Alert

DHS Issues a Second Update to Its Guidance on Essential Critical Operations and Workers During COVID-19

April 21, 2020

On April 17, 2020, the Department of Homeland Security’s Cybersecurity and Infrastructure Security Agency (CISA) issued the latest update, Version 3.0, to its “Essential Critical Infrastructure Workforce” guidelines, intended to help state, tribal, and other local officials decide what workers may need to continue to operate when coronavirus-related (COVID-19) “lockdown” or “stay at home” orders are in place. We covered the scope of this guidance in an earlier Client Alert on Version 2.0 and post on the original guidance issued on March 19, 2020.

The new guidance provides numerous additions and changes to Version 2.0. For example, throughout the document, CISA changed language referring to “employees” to “workers,” and clarified it is intended to apply to both employees and contractors that perform duties deemed to be essential. Other changes, per sector, include:

Considerations for Government and Business

  • Employers must comply with OSHA requirements. CISA added that employers must comply with applicable Occupational Safety and Health Administration (OSHA) requirements for protecting critical infrastructure workers during the COVID-19 pandemic.
  • Personal protective equipment.

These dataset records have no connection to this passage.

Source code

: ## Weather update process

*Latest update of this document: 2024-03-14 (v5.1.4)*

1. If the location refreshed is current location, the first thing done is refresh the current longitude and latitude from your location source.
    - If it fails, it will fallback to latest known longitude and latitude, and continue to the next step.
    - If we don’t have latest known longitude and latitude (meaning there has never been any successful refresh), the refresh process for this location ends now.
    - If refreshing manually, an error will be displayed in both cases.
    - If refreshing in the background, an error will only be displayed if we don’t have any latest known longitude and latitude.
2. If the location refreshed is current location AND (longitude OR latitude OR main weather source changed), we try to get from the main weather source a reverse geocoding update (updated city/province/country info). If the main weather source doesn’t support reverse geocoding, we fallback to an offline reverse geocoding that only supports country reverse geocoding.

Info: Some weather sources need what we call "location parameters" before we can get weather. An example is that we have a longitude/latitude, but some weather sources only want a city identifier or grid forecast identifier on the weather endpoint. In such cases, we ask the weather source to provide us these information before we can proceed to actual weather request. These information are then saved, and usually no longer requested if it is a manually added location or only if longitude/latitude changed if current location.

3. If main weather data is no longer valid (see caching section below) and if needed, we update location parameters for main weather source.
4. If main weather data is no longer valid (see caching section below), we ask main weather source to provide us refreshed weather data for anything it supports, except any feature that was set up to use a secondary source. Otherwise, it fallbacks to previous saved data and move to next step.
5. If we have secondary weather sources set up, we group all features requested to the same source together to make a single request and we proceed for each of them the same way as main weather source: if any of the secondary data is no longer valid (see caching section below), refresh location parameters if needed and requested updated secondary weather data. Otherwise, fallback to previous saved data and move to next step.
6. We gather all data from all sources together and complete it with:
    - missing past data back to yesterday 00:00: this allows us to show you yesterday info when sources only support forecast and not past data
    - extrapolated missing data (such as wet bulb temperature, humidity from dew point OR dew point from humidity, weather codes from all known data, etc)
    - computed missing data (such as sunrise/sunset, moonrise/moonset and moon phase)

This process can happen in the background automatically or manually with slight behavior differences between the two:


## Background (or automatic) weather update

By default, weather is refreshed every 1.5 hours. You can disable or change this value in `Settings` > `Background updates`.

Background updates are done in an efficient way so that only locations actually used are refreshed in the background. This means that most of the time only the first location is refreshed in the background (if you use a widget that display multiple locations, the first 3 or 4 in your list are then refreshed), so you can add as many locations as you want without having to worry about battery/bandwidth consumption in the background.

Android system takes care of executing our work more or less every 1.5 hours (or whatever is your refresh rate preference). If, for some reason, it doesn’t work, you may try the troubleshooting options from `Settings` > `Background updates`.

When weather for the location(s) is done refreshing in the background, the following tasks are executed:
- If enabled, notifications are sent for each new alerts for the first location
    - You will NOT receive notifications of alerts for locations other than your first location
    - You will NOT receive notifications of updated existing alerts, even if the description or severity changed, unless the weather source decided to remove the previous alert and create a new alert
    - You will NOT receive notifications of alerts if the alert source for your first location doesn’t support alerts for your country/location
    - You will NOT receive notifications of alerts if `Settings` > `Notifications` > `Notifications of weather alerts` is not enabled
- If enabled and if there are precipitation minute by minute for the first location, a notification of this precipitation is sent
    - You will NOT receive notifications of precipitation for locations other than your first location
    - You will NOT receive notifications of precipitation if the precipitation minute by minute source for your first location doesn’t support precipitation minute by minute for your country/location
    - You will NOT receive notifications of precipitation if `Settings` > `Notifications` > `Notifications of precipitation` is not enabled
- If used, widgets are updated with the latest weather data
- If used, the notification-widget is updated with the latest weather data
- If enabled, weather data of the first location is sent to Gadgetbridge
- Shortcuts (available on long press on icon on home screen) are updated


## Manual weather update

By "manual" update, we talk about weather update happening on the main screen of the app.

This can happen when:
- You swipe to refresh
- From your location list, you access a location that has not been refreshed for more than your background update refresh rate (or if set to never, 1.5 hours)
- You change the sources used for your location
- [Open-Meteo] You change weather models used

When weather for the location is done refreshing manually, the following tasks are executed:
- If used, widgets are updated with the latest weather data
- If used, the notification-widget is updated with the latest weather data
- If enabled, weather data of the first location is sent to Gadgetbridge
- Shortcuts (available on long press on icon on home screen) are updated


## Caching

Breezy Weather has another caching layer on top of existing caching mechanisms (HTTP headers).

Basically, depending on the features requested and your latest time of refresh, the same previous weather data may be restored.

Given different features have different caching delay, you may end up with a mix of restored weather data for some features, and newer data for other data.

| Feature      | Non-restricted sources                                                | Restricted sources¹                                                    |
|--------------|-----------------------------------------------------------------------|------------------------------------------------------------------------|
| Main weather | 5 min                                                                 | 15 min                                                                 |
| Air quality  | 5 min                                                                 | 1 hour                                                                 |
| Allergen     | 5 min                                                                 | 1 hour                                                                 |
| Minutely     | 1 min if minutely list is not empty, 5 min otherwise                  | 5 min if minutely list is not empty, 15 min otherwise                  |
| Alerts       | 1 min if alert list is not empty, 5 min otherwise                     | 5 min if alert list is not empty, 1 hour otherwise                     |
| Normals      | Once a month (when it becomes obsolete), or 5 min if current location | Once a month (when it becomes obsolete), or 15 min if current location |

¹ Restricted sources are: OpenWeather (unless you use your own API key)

CISA added the recommendation that critical infrastructure employers consider how best to implement the Centers for Disease Control and Prevention (CDC) recommendation to wear masks. For example, CISA notes that employers may provide disposable facemasks such as surgical masks instead of cloth face coverings depending on their particular circumstances.
  • Sick leave. Employers should consider that sick leave policies may contribute to employees’ decisions to delay reporting medical symptoms. In addition, sick employees should not return to work until they meet the home isolation criteria.
  • Reintegration of exposed workers. Employers have the obligation to protect others by limiting to the extent possible the reintegration of workers who have been exposed to COVID-19 but remain asymptomatic.
  • IT workers. CISA clarified that information technology (IT) and operational technology (OT) workers for critical infrastructure operations are essential.
  • Essential worker access. The guidance now makes clear that “essential critical infrastructure workers need continued and unimpeded access to sites, facilities, and equipment within quarantine zones, containment areas, or other areas where access or movement is limited,” and they “should be exempted from curfews, shelter-in-place orders, and transportation restrictions or restrictions on movement.”

Healthcare/Public Health

  • Healthcare vendors and suppliers. The CISA guidelines now include a much longer list of workers that are “required for effective clinical, command, infrastructure, support service, administrative, security, and intelligence operations across the direct patient care and full healthcare and public health spectrum.” This includes healthcare vendors and suppliers. Pharmacy staff, blood donors and related organizations, and public health workers are also listed.

Food and Agriculture (Including Wood Products)

  • Fiber and forest products. CISA clarified that essential workers who support sawmills and the manufacture and distribution of fiber and forest products include those involved in the manufacture and distribution of products using agricultural commodities.

Electricity Industry

  • Construction, utility telecommunications, and electric industry workers. The CISA guidance on essential workers now specifically includes construction workers as well as utility telecommunications, and “[w]orkers in the electricity industry including but not limited to those supporting safety, construction, manufacturing, transportation, permitting, operation/maintenance, engineering, physical and cyber security, monitoring, and logistics.”

Petroleum Industry

  • Manufacturing and distribution. The CISA guidance now specifically includes “[m]anufacturing and distribution of equipment, supplies, and parts necessary for production, maintenance, restoration, and service of petroleum and petroleum product operations and use, including end-users.”

Communications and Information Technology

  • Workers supporting persons with disabilities. The CISA guidance adds “workers responsible for ensuring that persons with disabilities have access to and the benefits of various communications platforms, including those involved in the provision of telecommunication relay services, closed captioning of broadcast television for the deaf, video relay services for deaf citizens who prefer communication via American Sign Language over text, and audio-description for television programming.”

Critical Manufacturing (Including Metals)

  • Essential workers. The guidance adds “workers manufacturing or providing parts and equipment that enable the maintenance and continued operation of essential businesses and facilities” as essential workers.

Hygiene Products and Services

  • Pest control. The guidance adds workers supporting “the production of home cleaning and pest control products” to the list.

The guidance notes that State, local, tribal, and territorial governments are ultimately in charge of implementing and executing response activities in communities under their jurisdiction, while the federal government is in a supporting role. To date more than 30 states and numerous other jurisdictions have incorporated or referenced CISA’s essential workforce guidance.